Sometimes, even when the heart is willing, the resources aren't there, according to Shen Tan of month-old modern Singaporean restaurant Ujong. Recalling how she had to learn to cook nasi lemak from reading and experimenting on her own when she was starting out, she observes that most hawkers aren't willing to impart their skills and most culinary schools don't include hawker food in their curriculum.

Fortunately, greater headway is being made. Recent television shows such as Wok Stars, in which celebrity chefs Alvin Leung and Willin Low whip into shape a handful of hawker-wannabes, help to glamourise the hawker profession, for one.

Launched last October, the Hawker Master Trainee Pilot Programme - a collaboration between the Singapore Workforce Development Agency, NEA, property firm Knight Frank and The Business Times - further encourages new blood by pairing off veteran hawkers with aspiring ones.

From over 400 applicants, of which 30 trainees were enrolled, two are now running incubation hawker stalls at Amoy Street. In the last quarter of this year, Makansutra founder KF Seetoh will also roll out the first phase of its new Street Food Pro 360 Course, a 30-hour programme conducted by Singapore's best chefs on kitchen skills training, food business operations, and an understanding of the culture of Singapore's food heritage. Inspiring a new generation Another means of transplanting authentic hawker fare into posh environs could be to get financially solvent large restaurant or hotel groups to invest in young and veteran hawkers. "You start with a small hawker stall and then people will start taking note," says ieatishootipost's Mr Tay, "but you have to be careful about picking partners who are just as passionate."

Clifford Pier's youthful executive chef Ken Zheng is a Shatec-trained descendant of hawkers, for instance.
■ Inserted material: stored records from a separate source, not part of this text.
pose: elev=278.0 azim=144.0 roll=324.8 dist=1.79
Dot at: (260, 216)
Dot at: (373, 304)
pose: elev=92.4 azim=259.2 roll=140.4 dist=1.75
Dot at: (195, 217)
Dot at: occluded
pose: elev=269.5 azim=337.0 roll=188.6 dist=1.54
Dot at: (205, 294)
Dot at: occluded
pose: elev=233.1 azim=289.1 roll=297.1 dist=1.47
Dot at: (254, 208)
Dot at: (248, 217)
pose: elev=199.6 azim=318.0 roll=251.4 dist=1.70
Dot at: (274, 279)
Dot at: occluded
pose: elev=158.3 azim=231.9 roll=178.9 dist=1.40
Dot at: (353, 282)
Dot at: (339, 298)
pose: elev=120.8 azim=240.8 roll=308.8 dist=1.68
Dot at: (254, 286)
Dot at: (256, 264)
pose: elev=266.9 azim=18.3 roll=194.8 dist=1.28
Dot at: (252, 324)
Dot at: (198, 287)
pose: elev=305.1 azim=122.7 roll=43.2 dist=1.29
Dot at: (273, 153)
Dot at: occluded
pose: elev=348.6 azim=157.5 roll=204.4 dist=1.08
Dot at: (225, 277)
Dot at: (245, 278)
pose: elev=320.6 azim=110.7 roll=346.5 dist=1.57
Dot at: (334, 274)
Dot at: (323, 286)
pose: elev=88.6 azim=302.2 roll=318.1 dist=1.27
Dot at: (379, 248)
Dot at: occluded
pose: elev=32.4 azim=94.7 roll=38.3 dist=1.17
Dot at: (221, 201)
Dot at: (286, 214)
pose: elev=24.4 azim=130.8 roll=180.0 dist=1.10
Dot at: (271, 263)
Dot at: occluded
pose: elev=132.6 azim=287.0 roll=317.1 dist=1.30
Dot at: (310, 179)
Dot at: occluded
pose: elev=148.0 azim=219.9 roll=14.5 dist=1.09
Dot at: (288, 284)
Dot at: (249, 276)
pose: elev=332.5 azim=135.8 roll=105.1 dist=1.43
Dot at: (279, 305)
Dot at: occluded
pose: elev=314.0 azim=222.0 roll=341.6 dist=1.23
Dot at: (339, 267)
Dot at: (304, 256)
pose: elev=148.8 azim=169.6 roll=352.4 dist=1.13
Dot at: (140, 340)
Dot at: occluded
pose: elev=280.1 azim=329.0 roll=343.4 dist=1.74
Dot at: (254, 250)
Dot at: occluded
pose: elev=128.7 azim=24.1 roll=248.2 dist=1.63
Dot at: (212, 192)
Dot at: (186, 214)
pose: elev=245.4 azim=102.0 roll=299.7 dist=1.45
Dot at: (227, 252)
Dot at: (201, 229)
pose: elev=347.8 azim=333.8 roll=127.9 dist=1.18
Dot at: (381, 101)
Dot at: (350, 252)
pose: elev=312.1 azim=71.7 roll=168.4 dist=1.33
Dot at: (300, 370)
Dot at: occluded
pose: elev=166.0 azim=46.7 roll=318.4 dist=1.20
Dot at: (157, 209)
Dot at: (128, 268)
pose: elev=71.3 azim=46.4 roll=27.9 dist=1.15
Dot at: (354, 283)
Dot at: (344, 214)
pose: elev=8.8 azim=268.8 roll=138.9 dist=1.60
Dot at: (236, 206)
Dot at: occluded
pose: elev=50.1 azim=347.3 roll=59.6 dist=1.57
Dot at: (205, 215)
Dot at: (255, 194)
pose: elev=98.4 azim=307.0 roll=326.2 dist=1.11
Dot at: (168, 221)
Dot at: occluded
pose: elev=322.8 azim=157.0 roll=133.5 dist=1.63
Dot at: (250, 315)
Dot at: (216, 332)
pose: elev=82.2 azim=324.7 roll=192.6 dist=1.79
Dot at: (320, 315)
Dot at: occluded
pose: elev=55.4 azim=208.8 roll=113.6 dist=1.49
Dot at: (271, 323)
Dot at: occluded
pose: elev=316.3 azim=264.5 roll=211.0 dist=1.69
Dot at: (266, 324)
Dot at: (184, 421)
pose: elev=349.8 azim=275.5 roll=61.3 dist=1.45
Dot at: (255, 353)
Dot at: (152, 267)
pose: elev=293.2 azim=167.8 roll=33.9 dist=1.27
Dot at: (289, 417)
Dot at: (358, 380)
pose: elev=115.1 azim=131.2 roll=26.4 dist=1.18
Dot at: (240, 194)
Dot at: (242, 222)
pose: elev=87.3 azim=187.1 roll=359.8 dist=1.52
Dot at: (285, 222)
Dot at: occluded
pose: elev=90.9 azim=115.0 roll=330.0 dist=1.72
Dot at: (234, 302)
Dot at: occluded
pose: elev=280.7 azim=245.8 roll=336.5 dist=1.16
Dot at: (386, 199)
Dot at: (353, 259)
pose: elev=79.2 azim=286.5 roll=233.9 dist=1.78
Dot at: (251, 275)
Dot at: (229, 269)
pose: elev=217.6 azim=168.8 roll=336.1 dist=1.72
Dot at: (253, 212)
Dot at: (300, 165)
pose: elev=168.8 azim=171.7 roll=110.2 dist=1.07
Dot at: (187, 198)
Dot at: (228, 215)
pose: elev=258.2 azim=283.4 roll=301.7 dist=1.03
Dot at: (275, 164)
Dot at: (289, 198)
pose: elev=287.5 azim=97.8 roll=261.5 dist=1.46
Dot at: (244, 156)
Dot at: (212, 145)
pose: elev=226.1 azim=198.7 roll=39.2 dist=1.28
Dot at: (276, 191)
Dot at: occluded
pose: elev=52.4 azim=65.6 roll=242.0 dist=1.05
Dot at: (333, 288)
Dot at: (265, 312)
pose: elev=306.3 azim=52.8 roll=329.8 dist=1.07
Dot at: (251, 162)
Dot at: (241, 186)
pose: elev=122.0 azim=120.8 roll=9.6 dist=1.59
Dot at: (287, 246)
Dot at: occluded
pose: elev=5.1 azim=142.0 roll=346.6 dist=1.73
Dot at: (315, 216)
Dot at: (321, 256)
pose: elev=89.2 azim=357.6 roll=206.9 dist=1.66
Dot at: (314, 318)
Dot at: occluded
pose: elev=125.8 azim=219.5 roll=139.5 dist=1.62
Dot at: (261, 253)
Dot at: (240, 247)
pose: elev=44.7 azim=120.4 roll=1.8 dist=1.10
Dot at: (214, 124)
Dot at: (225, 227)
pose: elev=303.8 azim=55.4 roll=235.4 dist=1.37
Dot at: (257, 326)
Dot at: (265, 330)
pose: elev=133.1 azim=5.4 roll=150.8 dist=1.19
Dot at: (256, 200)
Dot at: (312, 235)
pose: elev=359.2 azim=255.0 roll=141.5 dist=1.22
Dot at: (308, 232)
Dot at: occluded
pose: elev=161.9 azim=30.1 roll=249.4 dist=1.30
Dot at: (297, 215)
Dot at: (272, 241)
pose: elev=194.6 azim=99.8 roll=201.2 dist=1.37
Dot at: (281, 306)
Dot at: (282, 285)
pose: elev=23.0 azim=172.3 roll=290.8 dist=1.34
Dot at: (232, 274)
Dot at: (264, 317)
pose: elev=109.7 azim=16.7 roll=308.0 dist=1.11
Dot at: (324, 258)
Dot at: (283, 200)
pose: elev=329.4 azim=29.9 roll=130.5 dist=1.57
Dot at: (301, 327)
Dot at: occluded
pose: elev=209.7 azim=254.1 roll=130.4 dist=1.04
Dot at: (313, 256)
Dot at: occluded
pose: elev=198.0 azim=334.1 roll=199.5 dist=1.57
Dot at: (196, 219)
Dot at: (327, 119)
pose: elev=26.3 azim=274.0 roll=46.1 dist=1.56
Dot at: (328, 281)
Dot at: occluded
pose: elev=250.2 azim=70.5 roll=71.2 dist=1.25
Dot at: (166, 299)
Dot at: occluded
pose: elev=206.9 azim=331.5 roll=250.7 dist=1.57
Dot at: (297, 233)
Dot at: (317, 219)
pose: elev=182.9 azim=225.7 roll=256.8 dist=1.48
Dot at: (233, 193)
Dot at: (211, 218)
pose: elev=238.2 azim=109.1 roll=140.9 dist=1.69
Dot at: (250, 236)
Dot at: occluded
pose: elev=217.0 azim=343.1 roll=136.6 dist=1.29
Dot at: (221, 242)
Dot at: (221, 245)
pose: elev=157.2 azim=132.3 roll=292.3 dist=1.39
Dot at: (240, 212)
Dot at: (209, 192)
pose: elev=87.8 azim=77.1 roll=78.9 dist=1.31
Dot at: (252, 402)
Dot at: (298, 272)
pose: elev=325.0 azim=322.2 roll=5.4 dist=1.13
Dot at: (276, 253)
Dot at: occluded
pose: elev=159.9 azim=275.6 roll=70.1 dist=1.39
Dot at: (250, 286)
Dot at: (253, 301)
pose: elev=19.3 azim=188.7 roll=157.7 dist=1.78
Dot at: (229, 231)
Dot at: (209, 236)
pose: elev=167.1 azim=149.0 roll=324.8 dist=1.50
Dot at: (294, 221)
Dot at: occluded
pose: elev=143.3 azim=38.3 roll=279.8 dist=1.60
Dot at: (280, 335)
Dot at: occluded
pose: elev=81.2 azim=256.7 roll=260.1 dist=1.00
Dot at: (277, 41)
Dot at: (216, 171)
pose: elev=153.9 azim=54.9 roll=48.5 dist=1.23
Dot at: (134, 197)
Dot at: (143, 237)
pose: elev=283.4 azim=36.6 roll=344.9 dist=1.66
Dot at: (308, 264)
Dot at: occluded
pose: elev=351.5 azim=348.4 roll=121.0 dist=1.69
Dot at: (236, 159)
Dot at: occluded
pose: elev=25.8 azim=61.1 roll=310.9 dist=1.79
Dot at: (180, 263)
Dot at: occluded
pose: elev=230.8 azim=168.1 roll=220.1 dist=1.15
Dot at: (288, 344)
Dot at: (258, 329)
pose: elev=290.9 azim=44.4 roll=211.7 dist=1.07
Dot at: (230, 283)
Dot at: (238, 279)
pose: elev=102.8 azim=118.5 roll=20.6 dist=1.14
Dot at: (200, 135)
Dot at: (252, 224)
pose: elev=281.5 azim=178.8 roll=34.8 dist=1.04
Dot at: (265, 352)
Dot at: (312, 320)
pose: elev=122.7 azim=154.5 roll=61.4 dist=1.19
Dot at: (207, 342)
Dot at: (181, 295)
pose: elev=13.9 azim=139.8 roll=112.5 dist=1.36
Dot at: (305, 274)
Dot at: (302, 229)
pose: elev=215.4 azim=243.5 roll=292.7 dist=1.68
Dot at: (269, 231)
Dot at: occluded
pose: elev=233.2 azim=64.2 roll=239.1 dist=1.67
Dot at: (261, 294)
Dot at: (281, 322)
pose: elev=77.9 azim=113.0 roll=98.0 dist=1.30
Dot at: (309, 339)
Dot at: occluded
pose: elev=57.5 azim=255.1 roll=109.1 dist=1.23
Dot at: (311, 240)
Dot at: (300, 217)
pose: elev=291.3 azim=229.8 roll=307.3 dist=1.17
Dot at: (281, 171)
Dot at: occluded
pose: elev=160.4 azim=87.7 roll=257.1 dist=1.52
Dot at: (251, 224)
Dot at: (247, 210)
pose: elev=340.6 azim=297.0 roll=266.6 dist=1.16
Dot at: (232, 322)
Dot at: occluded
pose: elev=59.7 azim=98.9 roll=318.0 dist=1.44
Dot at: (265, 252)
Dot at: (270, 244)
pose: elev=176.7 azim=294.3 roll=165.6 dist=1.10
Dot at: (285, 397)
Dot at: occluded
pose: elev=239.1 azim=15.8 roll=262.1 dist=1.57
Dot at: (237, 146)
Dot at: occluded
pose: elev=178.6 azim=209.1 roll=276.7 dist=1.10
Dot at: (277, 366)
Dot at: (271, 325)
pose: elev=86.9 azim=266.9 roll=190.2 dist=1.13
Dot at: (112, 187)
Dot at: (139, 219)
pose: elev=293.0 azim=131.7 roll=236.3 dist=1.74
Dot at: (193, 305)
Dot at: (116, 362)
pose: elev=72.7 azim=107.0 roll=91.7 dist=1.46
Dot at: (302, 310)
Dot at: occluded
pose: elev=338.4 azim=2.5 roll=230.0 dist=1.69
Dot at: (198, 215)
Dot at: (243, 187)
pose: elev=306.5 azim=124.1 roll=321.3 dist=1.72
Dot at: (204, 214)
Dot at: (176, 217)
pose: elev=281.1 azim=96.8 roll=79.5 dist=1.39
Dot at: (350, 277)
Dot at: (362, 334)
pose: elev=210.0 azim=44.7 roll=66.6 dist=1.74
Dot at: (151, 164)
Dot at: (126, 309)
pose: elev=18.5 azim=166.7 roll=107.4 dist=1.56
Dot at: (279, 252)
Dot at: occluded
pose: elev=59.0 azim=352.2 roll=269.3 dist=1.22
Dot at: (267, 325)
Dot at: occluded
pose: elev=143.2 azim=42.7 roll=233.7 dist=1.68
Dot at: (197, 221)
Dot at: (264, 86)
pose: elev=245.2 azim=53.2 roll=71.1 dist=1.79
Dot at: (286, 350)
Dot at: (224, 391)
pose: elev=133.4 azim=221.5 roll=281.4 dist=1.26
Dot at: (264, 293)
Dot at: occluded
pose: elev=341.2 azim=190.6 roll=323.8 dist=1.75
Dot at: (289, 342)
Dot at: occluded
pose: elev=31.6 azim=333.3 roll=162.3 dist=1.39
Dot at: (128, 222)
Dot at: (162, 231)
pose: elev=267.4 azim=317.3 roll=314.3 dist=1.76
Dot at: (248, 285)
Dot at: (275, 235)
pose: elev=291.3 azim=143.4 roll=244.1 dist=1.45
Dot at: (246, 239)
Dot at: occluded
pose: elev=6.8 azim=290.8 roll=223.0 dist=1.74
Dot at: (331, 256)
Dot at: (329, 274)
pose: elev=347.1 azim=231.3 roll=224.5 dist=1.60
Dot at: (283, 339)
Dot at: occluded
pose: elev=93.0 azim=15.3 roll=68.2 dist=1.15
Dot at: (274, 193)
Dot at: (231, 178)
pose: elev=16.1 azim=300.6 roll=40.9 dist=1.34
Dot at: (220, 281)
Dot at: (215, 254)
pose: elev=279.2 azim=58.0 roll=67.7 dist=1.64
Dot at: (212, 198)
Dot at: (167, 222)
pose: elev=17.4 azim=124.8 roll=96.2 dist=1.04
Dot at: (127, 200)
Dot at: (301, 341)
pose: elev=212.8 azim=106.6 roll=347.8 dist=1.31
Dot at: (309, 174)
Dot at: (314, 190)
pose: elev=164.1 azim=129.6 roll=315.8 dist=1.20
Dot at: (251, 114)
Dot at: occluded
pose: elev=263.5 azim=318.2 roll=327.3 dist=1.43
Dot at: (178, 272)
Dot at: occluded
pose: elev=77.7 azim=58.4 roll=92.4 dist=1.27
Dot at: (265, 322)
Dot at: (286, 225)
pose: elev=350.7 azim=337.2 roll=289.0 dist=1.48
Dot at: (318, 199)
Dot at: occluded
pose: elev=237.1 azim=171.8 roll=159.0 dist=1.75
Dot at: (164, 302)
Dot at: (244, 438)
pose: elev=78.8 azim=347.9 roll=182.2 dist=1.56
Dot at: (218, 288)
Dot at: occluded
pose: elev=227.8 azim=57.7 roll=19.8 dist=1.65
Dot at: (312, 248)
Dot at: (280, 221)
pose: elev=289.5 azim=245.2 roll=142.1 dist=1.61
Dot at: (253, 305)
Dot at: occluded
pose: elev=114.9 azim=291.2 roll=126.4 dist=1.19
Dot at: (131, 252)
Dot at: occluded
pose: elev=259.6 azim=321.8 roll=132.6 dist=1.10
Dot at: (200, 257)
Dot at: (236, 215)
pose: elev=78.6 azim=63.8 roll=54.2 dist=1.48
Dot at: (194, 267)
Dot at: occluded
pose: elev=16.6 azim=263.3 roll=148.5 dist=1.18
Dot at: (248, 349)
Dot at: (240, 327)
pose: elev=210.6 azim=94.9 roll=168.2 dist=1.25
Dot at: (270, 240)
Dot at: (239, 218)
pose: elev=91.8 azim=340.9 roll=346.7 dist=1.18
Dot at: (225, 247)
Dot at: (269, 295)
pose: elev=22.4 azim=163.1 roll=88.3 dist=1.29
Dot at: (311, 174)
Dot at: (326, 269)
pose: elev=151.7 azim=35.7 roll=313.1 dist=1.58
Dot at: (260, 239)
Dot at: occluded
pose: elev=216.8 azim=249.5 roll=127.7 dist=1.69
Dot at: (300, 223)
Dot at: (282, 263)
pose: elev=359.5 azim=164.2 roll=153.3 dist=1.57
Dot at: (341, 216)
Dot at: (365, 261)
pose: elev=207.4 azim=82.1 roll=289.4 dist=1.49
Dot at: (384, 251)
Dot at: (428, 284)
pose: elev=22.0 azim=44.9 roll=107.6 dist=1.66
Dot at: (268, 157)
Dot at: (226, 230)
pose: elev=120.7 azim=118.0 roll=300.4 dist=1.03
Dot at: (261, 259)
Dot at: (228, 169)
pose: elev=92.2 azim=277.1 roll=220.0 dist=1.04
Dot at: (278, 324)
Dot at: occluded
And fourth-generation hawker Edwin Poh fries up his family recipe Hokkien mee in bespoke cocktail bar Ah Sam Cold Drink Stall, while former executive chef of Chatterbox at the Mandarin Orchard Han Seng Fong, used to run his own chicken rice stall at the Centrepoint before joining Pappasan restaurant at Dorsett Hotel last year. The restaurant now serves a Richman line of food, which features lobsters and fresh scallops in humble dishes such as char kway tiao and fried rice.

But KF Seetoh thinks there's more to inspiring the new generation of hawkers than the promise of a glamourous workplace and cushy career. Citing the recent spurt of hybrid dining concepts such as gastrobars that serve Singapore-inspired tapas and forward-thinking kopitiams that pair hawker cuisine with $20 craft beers, he says: "It is not just about getting young or old hawkers to cook in air-con places, it's also about opening up the doors of business and entrepreneurship to this breed of foodies.

"It takes a total rebranding of our comfort food culture, a total rethink."